**完成下列任务:**
- a) 在PHP读取docx的那段文字里，如果构造函数收到的数组中没有 'chart' 键，$this->chart2text 会被设为什么值？
- b) 请续写PHP读取docx的那段文字。
------ 引用段落 ------
PHP读取docx文档内容

CSDN博客

客户需求, 需要从docx文档读取内容并且做简单格式化, 难点就在于如何读取docx格式并且转换为php可以识别的字符串形式, 惯例先贴代码.

class Docx2Text
{
    const SEPARATOR_TAB = "\t";

    
    private $docx;

    
    private $domDocument;

    
    private $_document;

    
    private $_numbering;

    
    private $_footnote;

    
    private $_endnote;

    
    private $endnotes;

    
    private $footnotes;

    
    private $relations;

    
    private $numberingList;

    
    private $textOuput;


    
    private $chart2text;

    
    private $table2text;

    
    private $list2text;

    
    private $paragraph2text;

    
    private $footnote2text;

    
    private $endnote2text;

    

    public function __construct($boolTransforms = array())
    {
        
        if (isset($boolTransforms['table'])) {
            $this->table2text = $boolTransforms['table'];
        } else {
            $this->table2text = true;
        }

        if (isset($boolTransforms['list'])) {
            $this->list2text = $boolTransforms['list'];
        } else {
            $this->list2text = true;
        }

        if (isset($boolTransforms['paragraph'])) {
            $this->paragraph2text = $boolTransforms['paragraph'];
        } else {
            $this->paragraph2text = true;
        }

        if (isset($boolTransforms['footnote'])) {
            $this->footnote2text = $boolTransforms['footnote'];
        } else {
            $this->footnote2text = true;
        }

        if (isset($boolTransforms['endnote'])) {
            $this->endnote2text = $boolTransforms['endnote'];
        } else {
            $this->endnote2text = true;
        }

        if (isset($boolTransforms['chart'])) {
            $this->chart2text = $boolTransforms['chart'];
        } else {
            $this->chart2text = true;
        }

        $this->textOuput = '';
        $this->docx = null;
        $this->_numbering = '';
        $this->numberingList = array();
        $this->endnotes = array();
        $this->footnotes = array();
        $this->relations = array();

    }

    

    public function extract($filename = '')
------ 所示材料 ------
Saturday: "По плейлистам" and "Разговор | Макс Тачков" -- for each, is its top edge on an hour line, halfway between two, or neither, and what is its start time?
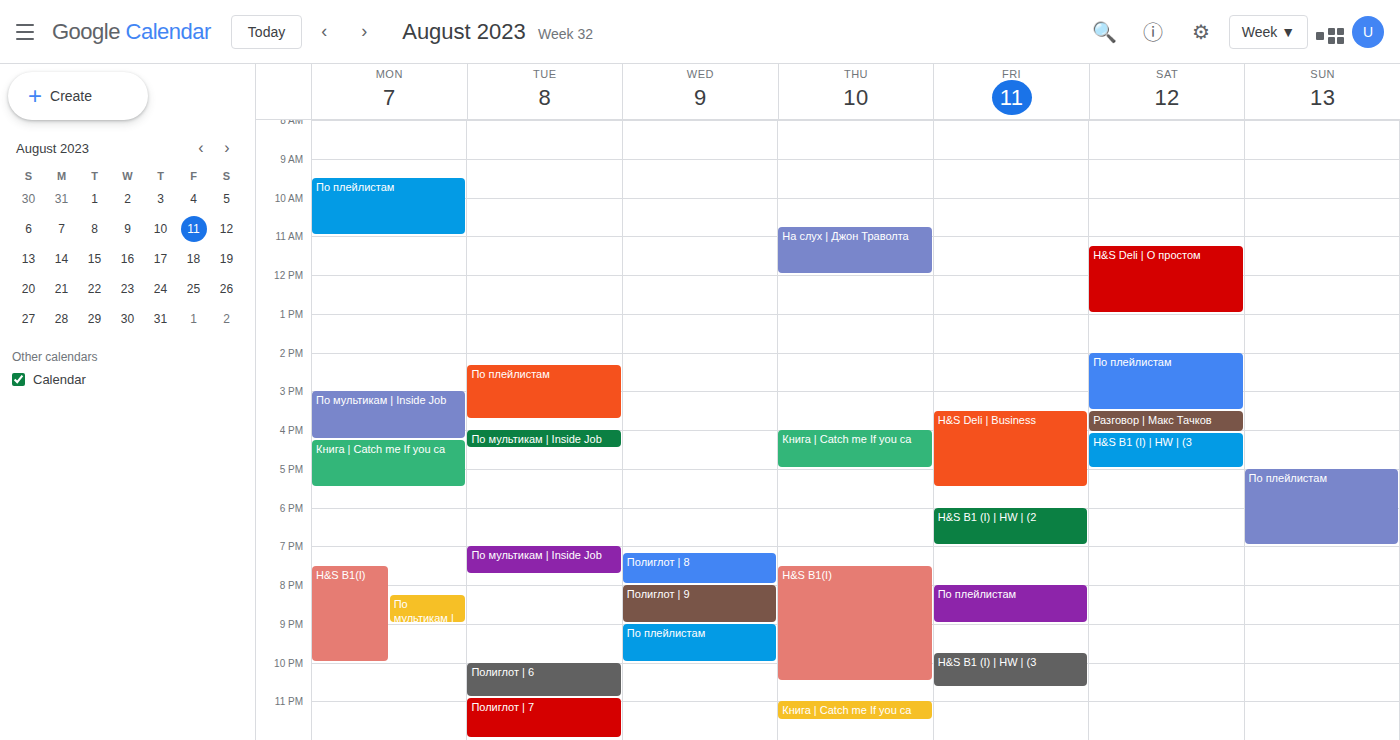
------
------ 所示材料 ------
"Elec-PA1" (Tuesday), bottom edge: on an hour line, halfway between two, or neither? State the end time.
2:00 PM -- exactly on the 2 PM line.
------
**任务答案:**
- a) true

- b)
    {
        if (empty($this->_document)) {
            
            exit('There is no content');
        }

        $this->domDocument = new DomDocument();
        $this->domDocument->loadXML($this->_document);
        
        $bodyNode = $this->domDocument->getElementsByTagNameNS('http://schemas.openxmlformats.org/wordprocessingml/2006/main', 'body');
        
        $bodyNode = $bodyNode->item(0);
        foreach ($bodyNode->childNodes as $child) {
            
            if ($this->table2text && $child->tagName == 'w:tbl') {
                
                $this->textOuput .= $this->table($child) . $this->separator();
            } else {
                
                $this->textOuput .= $this->printWP($child) . ($this->paragraph2text ? $this->separator() : '');
            }
        }
        if (!empty($filename)) {
            $this->writeFile($filename, $this->textOuput);
        } else {
            return $this->textOuput;
        }
    }

    
    public function setDocx($filename)
    {
        $this->docx = new ZipArchive();
        $ret = $this->docx->open($filename);
        if ($ret === true) {
            $this->_document = $this->docx->getFromName('word/document.xml');
        } else {
            exit('failed');
        }
    }

    
    private function loadEndNote()
    {
        if (empty($this->endnotes)) {
            if (empty($this->_endnote)) {
                $this->_endnote = $this->docx->getFromName('word/endnotes.xml');
            }
            if (!empty($this->_endnote)) {
                $domDocument = new DomDocument();
                $domDocument->loadXML($this->_endnote);
                $endnotes = $domDocument->getElementsByTagNameNS('http://schemas.openxmlformats.org/wordprocessingml/2006/main', 'endnote');
                foreach ($endnotes as $endnote) {
                    $xml = $endnote->ownerDocument->saveXML($endnote);
                    $this->endnotes[$endnote->getAttribute('w:id')] = trim(strip_tags($xml));
                }
            }
        }
    }

    
    private function loadFootNote()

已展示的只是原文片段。